═════ Recorded data

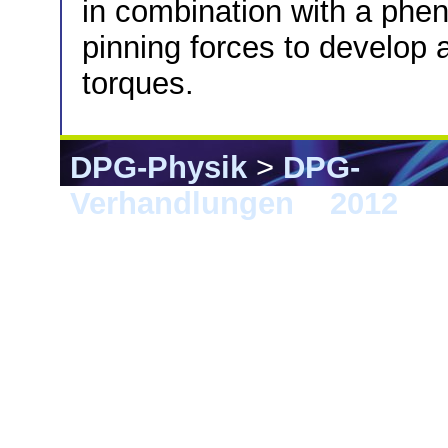
in combination with a phe
pinning forces to develop a
torques.
DPG-Physik
>
DPG-
Verhandlungen
>
2012
> B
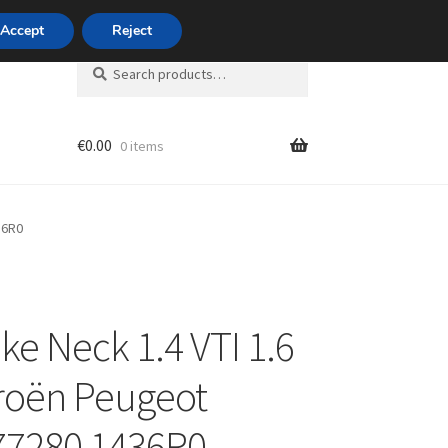
420 704 494 494
Accept
Reject
Search
Search
for:
€
0.00
0 items
unt
36R0
ake Neck 1.4 VTI 1.6
troën Peugeot
77280 1436R0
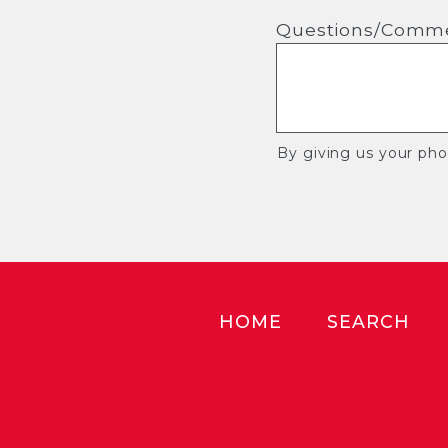
Questions/Comm
By giving us your ph
HOME
SEARCH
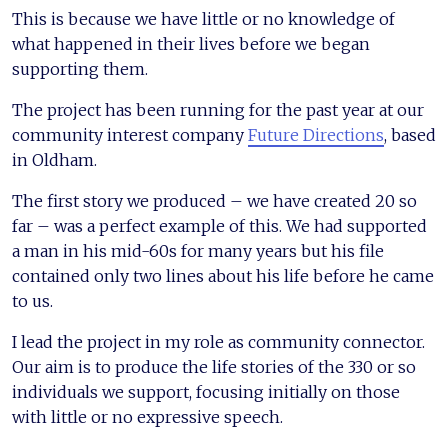
This is because we have little or no knowledge of
what happened in their lives before we began
supporting them.
The project has been running for the past year at our
community interest company
Future Directions
, based
in Oldham.
The first story we produced – we have created 20 so
far – was a perfect example of this. We had supported
a man in his mid-60s for many years but his file
contained only two lines about his life before he came
to us.
I lead the project in my role as community connector.
Our aim is to produce the life stories of the 330 or so
individuals we support, focusing initially on those
with little or no expressive speech.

══════════

[What the task requires] Check each line of the listing above. Copy it if it holds the string "community".

[Expected output]
community interest company
I lead the project in my role as community connector.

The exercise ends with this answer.